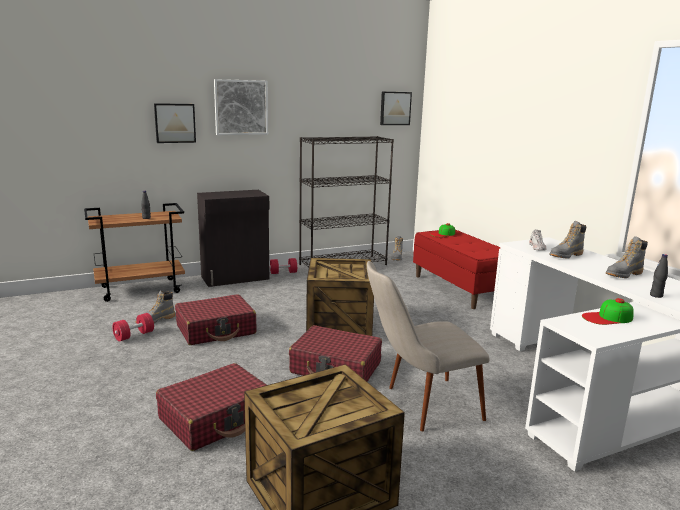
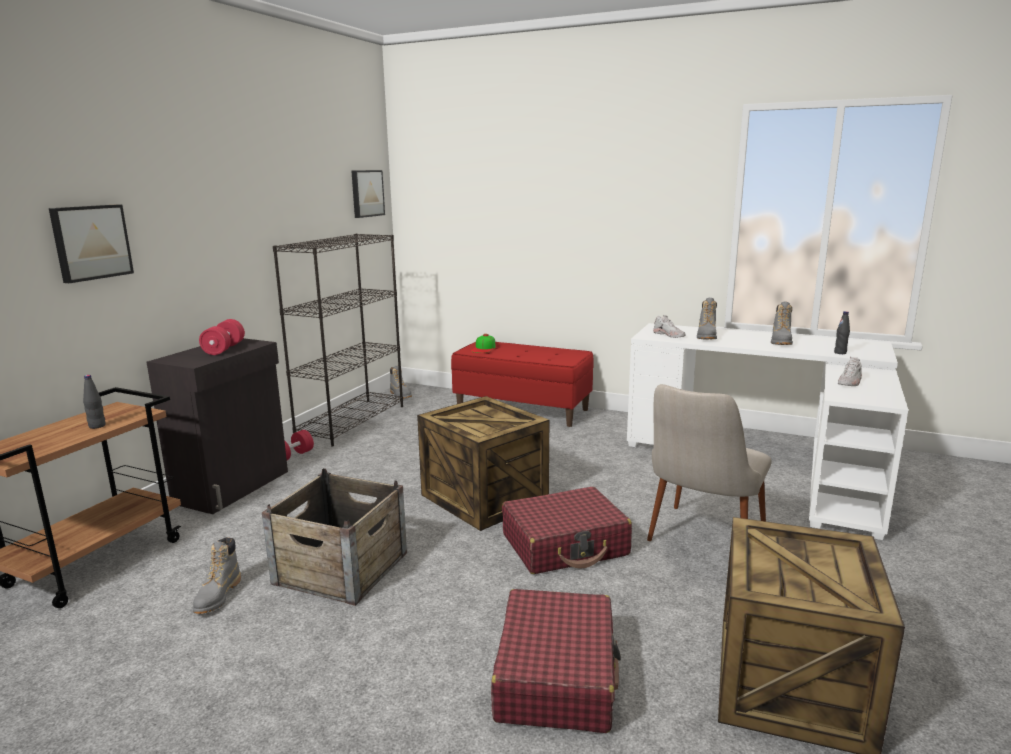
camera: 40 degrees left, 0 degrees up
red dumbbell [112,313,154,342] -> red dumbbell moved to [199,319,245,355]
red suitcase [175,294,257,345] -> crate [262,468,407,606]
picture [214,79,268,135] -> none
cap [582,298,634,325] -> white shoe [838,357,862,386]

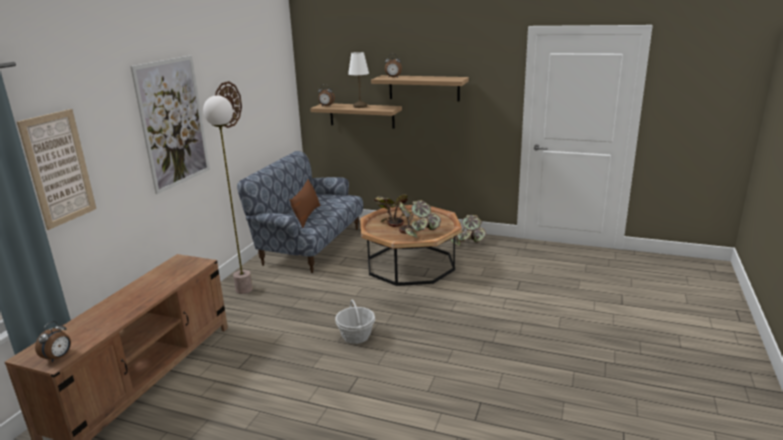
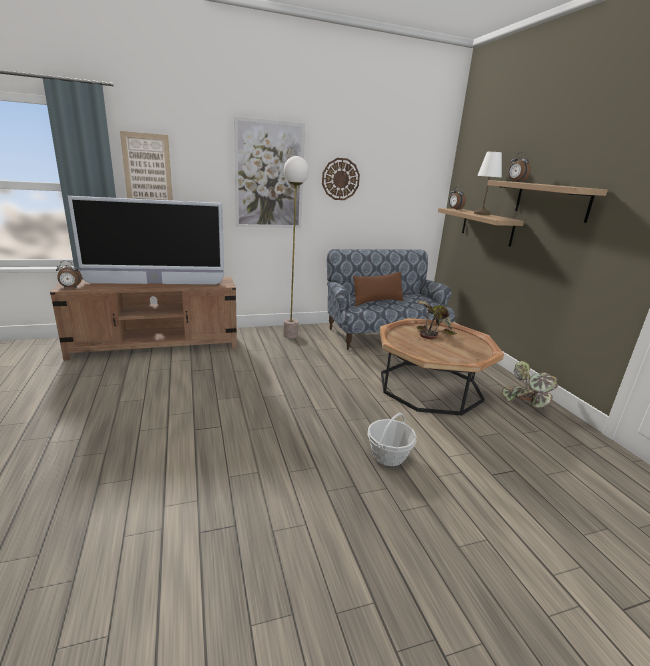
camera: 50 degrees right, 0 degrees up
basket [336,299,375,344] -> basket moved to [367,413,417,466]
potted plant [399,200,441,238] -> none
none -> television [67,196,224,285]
========================================================================
PROBLEM DESCRIPTION
Leaving the pictures aside, write out the entries above exactly.

RESPONSE FOR THIS EXERCISE
camera: 40 degrees left, 0 degrees up
red dumbbell [112,313,154,342] -> red dumbbell moved to [199,319,245,355]
red suitcase [175,294,257,345] -> crate [262,468,407,606]
picture [214,79,268,135] -> none
cap [582,298,634,325] -> white shoe [838,357,862,386]

camera: 50 degrees right, 0 degrees up
basket [336,299,375,344] -> basket moved to [367,413,417,466]
potted plant [399,200,441,238] -> none
none -> television [67,196,224,285]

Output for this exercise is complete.